## [Problem to work on]
Would you print all of the entries exactly, please, but without their pictures?

Records excerpted from a collection
+ + + +

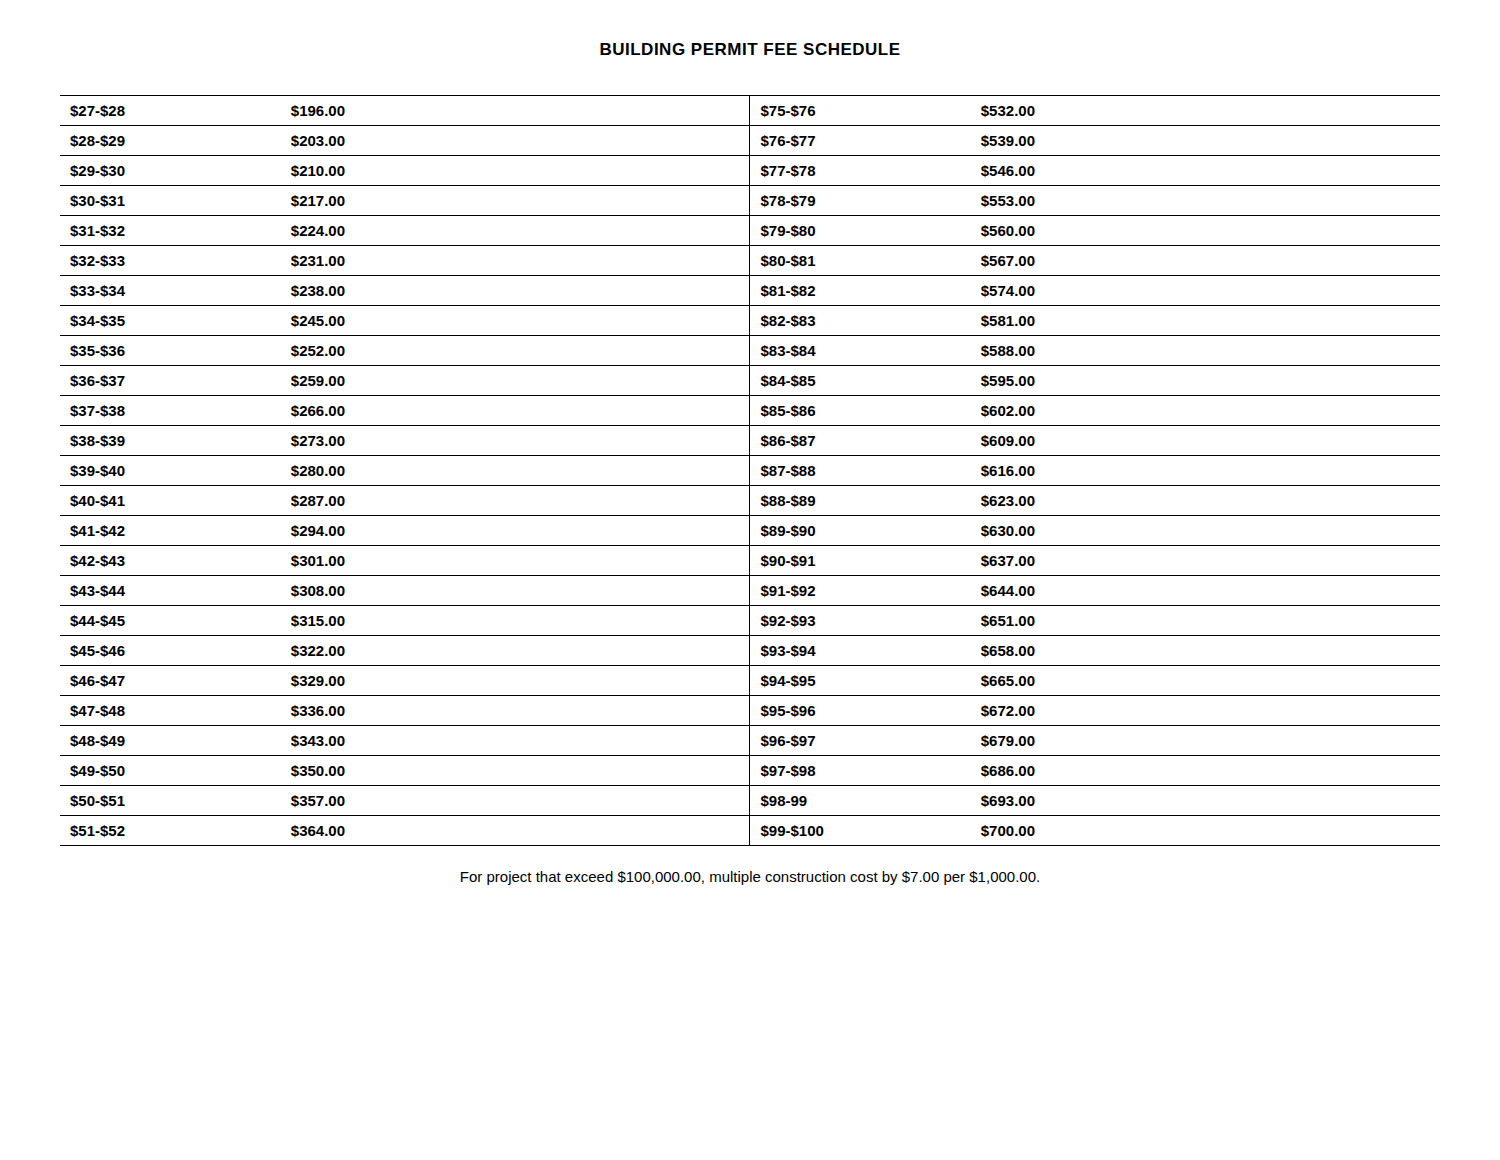BUILDING PERMIT FEE SCHEDULE
| $27-$28 | $196.00 | $75-$76 | $532.00 |
| $28-$29 | $203.00 | $76-$77 | $539.00 |
| $29-$30 | $210.00 | $77-$78 | $546.00 |
| $30-$31 | $217.00 | $78-$79 | $553.00 |
| $31-$32 | $224.00 | $79-$80 | $560.00 |
| $32-$33 | $231.00 | $80-$81 | $567.00 |
| $33-$34 | $238.00 | $81-$82 | $574.00 |
| $34-$35 | $245.00 | $82-$83 | $581.00 |
| $35-$36 | $252.00 | $83-$84 | $588.00 |
| $36-$37 | $259.00 | $84-$85 | $595.00 |
| $37-$38 | $266.00 | $85-$86 | $602.00 |
| $38-$39 | $273.00 | $86-$87 | $609.00 |
| $39-$40 | $280.00 | $87-$88 | $616.00 |
| $40-$41 | $287.00 | $88-$89 | $623.00 |
| $41-$42 | $294.00 | $89-$90 | $630.00 |
| $42-$43 | $301.00 | $90-$91 | $637.00 |
| $43-$44 | $308.00 | $91-$92 | $644.00 |
| $44-$45 | $315.00 | $92-$93 | $651.00 |
| $45-$46 | $322.00 | $93-$94 | $658.00 |
| $46-$47 | $329.00 | $94-$95 | $665.00 |
| $47-$48 | $336.00 | $95-$96 | $672.00 |
| $48-$49 | $343.00 | $96-$97 | $679.00 |
| $49-$50 | $350.00 | $97-$98 | $686.00 |
| $50-$51 | $357.00 | $98-99 | $693.00 |
| $51-$52 | $364.00 | $99-$100 | $700.00 |
For project that exceed $100,000.00, multiple construction cost by $7.00 per $1,000.00.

+ + + +

## [Task output]
BUILDING PERMIT FEE SCHEDULE
| $27-$28 | $196.00 | $75-$76 | $532.00 |
| $28-$29 | $203.00 | $76-$77 | $539.00 |
| $29-$30 | $210.00 | $77-$78 | $546.00 |
| $30-$31 | $217.00 | $78-$79 | $553.00 |
| $31-$32 | $224.00 | $79-$80 | $560.00 |
| $32-$33 | $231.00 | $80-$81 | $567.00 |
| $33-$34 | $238.00 | $81-$82 | $574.00 |
| $34-$35 | $245.00 | $82-$83 | $581.00 |
| $35-$36 | $252.00 | $83-$84 | $588.00 |
| $36-$37 | $259.00 | $84-$85 | $595.00 |
| $37-$38 | $266.00 | $85-$86 | $602.00 |
| $38-$39 | $273.00 | $86-$87 | $609.00 |
| $39-$40 | $280.00 | $87-$88 | $616.00 |
| $40-$41 | $287.00 | $88-$89 | $623.00 |
| $41-$42 | $294.00 | $89-$90 | $630.00 |
| $42-$43 | $301.00 | $90-$91 | $637.00 |
| $43-$44 | $308.00 | $91-$92 | $644.00 |
| $44-$45 | $315.00 | $92-$93 | $651.00 |
| $45-$46 | $322.00 | $93-$94 | $658.00 |
| $46-$47 | $329.00 | $94-$95 | $665.00 |
| $47-$48 | $336.00 | $95-$96 | $672.00 |
| $48-$49 | $343.00 | $96-$97 | $679.00 |
| $49-$50 | $350.00 | $97-$98 | $686.00 |
| $50-$51 | $357.00 | $98-99 | $693.00 |
| $51-$52 | $364.00 | $99-$100 | $700.00 |
For project that exceed $100,000.00, multiple construction cost by $7.00 per $1,000.00.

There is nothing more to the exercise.